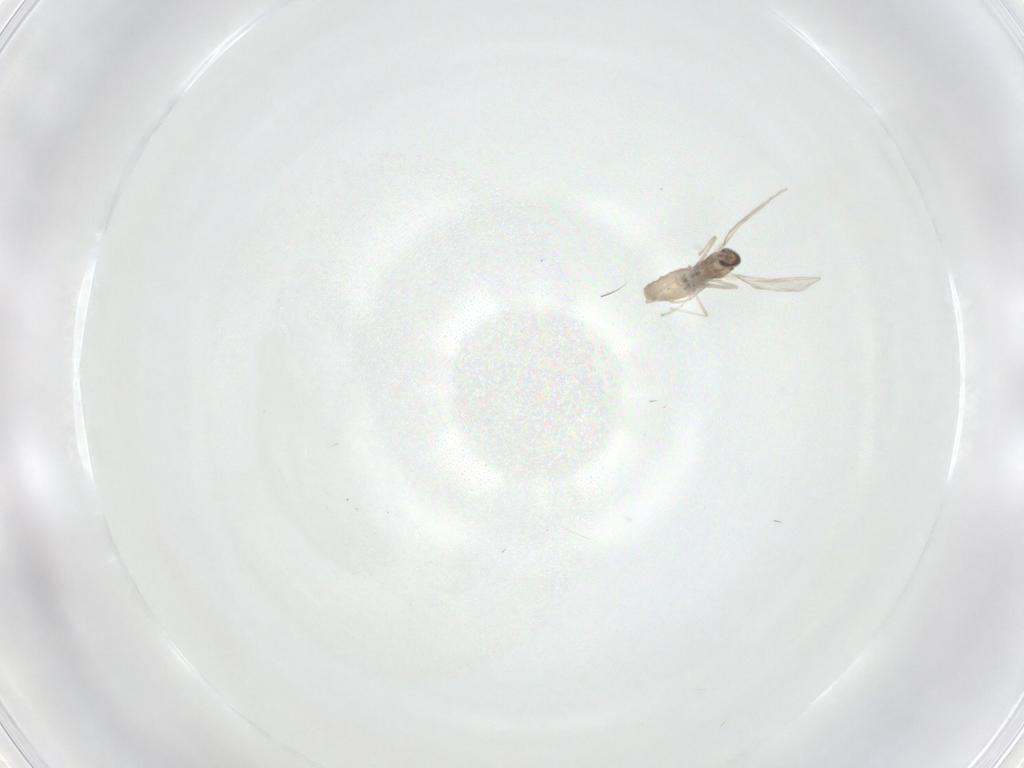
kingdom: Animalia
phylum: Arthropoda
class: Insecta
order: Diptera
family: Cecidomyiidae
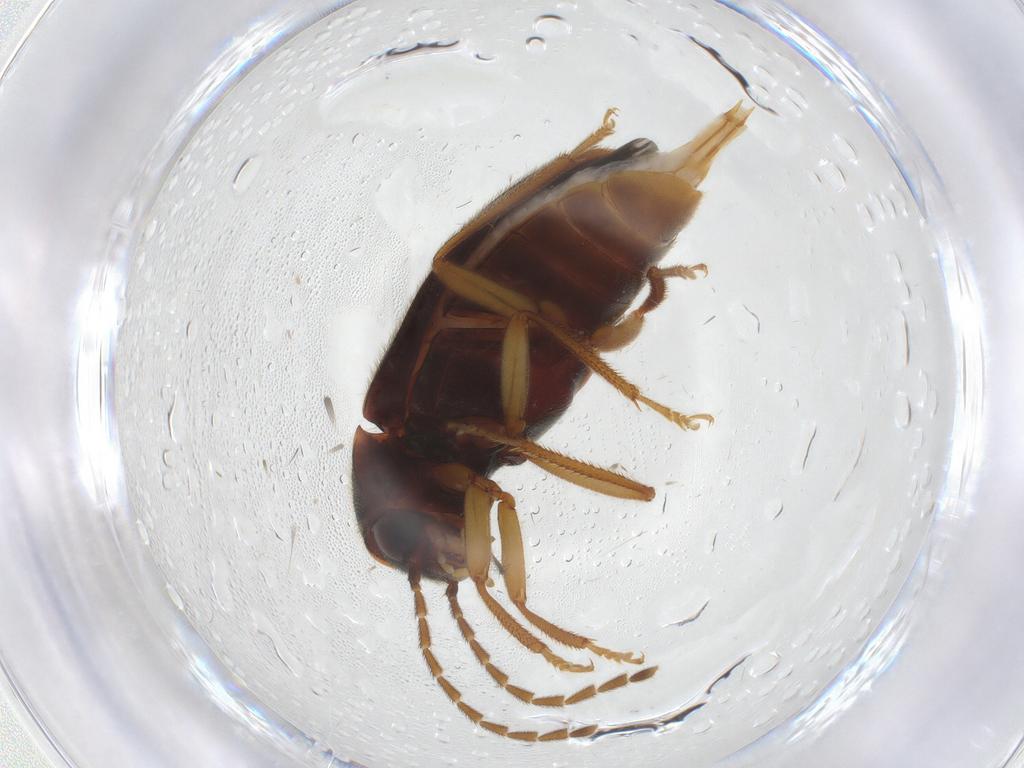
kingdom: Animalia
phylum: Arthropoda
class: Insecta
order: Coleoptera
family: Ptilodactylidae
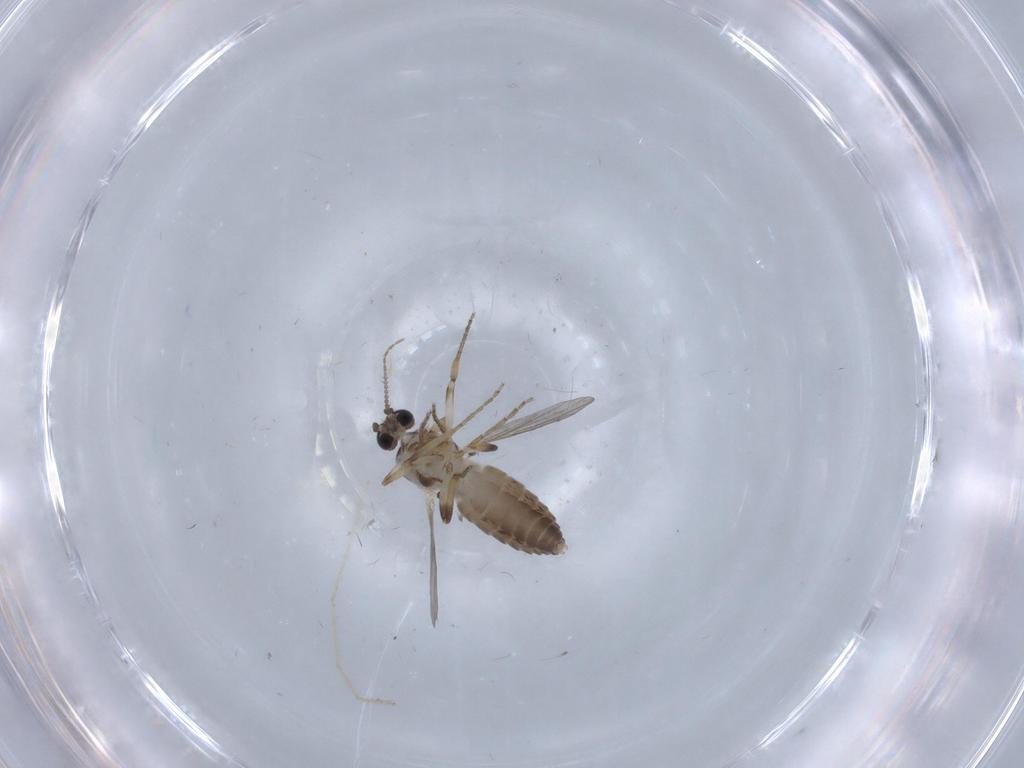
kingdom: Animalia
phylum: Arthropoda
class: Insecta
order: Diptera
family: Ceratopogonidae
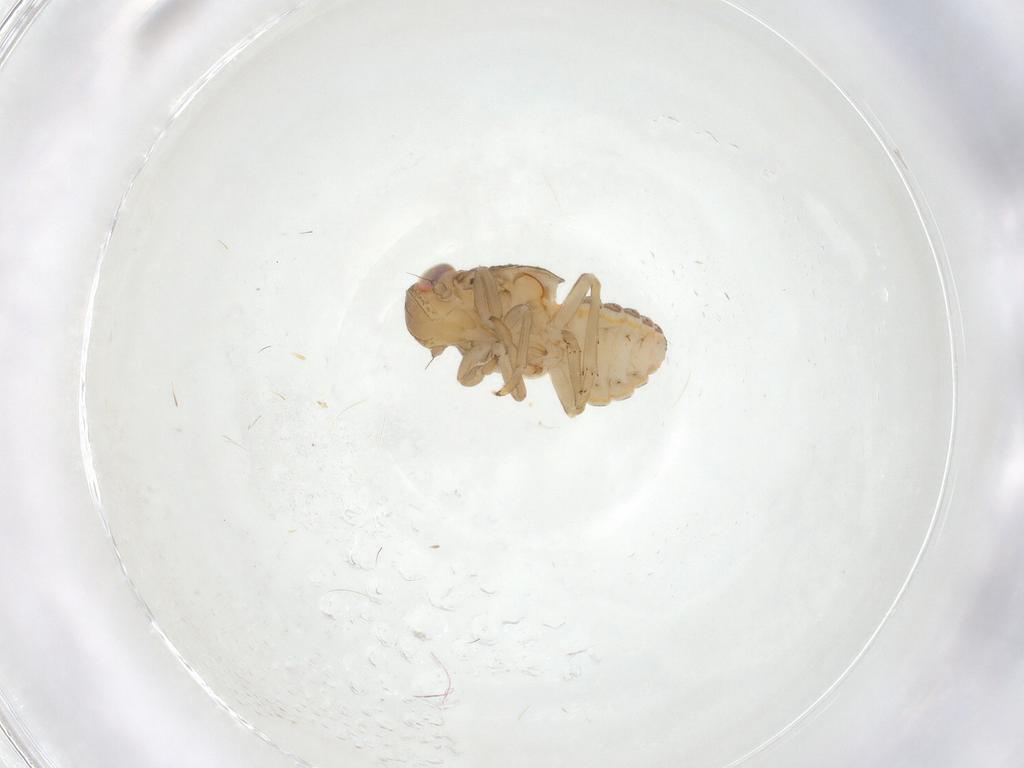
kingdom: Animalia
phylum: Arthropoda
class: Insecta
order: Hemiptera
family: Issidae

^^^^^^^^^^^^^^^^

## EXERCISE REQUIREMENTS
Copy the classification lines of all four items without changing them, and leave out the pictures.

## WRITTEN SOLUTION
kingdom: Animalia
phylum: Arthropoda
class: Insecta
order: Diptera
family: Cecidomyiidae
kingdom: Animalia
phylum: Arthropoda
class: Insecta
order: Coleoptera
family: Ptilodactylidae
kingdom: Animalia
phylum: Arthropoda
class: Insecta
order: Diptera
family: Ceratopogonidae
kingdom: Animalia
phylum: Arthropoda
class: Insecta
order: Hemiptera
family: Issidae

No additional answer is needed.